Fairfield Greenwich’s Sentry Funds had placed about $7.2 billion, or 95 percent of its assets, with Madoff.
Madoff has confessed to perpetrating a fraud worth as much $65 billion over 20 years, involving more than 4,800 client accounts.
A Ponzi scheme pays early investors returns from the investments made by later clients.
Galvin’s complaint suggests Madoff’s business was a windfall for Fairfield Greenwich co-founder Jeffrey Tucker, earning him about $100 million a year in 2006, 2007, and 2008.
The complaint also found that Fairfield principals “matter-of-factly discussed amongst themselves the risk that Madoff would ‘blow up,’ but did not disclose that risk to investors.” Any worries were clearly brushed off because Fairfield Greenwich pumped $14.8 million into Madoff’s business only days before the former Nasdaq stock market chairman was arrested in December.
Galvin did not say how many Massachusetts residents were affected or give a figure for how much money may have been lost. He is asking that Fairfield Greenwich return the fees that investors paid and the money they invested as well as pay an administrative fine.

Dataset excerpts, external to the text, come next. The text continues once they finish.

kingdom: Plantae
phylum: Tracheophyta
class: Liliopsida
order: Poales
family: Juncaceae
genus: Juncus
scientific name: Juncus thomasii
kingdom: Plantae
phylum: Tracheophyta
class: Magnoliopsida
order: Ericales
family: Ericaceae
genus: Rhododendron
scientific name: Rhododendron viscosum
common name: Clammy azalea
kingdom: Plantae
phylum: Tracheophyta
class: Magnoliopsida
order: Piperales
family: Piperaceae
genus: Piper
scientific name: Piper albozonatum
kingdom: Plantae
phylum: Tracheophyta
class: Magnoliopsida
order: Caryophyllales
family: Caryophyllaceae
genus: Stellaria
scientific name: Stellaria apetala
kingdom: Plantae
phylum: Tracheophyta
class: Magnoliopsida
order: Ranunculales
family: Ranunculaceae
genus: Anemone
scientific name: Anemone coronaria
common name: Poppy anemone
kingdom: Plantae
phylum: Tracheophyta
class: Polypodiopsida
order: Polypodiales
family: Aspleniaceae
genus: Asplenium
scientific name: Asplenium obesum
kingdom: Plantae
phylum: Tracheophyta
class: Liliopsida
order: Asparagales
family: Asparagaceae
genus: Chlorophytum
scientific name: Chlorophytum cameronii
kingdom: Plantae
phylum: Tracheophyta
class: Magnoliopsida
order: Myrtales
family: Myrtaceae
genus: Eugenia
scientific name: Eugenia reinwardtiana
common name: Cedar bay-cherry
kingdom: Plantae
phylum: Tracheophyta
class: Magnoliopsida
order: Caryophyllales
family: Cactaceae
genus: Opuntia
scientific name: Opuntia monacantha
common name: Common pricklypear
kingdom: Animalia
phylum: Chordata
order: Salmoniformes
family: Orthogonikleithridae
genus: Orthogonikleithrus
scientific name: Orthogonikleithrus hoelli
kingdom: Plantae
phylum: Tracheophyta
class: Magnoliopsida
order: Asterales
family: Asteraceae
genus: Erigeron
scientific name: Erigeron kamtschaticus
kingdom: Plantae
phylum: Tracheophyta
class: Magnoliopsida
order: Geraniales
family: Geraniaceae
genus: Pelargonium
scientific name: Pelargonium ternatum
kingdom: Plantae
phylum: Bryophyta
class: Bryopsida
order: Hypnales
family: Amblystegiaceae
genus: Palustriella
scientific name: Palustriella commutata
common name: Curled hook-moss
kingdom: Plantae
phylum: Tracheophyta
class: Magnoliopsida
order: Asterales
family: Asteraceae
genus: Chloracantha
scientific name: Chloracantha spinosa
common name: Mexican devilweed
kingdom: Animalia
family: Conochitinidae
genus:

Most damning may be Galvin’s allegations that Madoff prepared top executives at Fairfield in 2005 on how they should respond to federal securities regulators’ questions about him. The move came after a whistleblower told officials that he suspected Madoff was running a fraud.
“Obviously, first of all, this conversation never took place, Mark, OK?” Madoff told Fairfield Greenwich General Counsel Mark McKeefrey and Chief Risk Officer Amit Vijayvergiya, according to a transcript Galvin included in his complaint.
At one point on the call Madoff tells the men: “I mean, the idea is that it’s — is that we’re not the one that’s making the decision how much to — I mean, you know – you know, we’re not the one that’s operating the fund.”
A spokesman for Fairfield Greenwich said the firm is reviewing the complaint and has no immediate comment.
“These are obviously very serious allegations when one starts accusing parties of colluding with respect to coordinating testimony to give to the Securities and Exchange Commission,” said Brenda Sharton, who works on Madoff-related cases as a partner at law firm Goodwin Procter.
Galvin, one of the first state regulators to pursue the Madoff case aggressively, has long been concentrating on the so-called feeder funds and said he was looking at others as well.
His lawsuit came one day after a Connecticut judge froze the assets of Madoff’s sons and five top hedge fund industry officials, including three Fairfield Greenwich executives.
Also on Wednesday, U.S. officials seized Madoff’s 56-foot fishing yacht, named “Bull,” in Florida.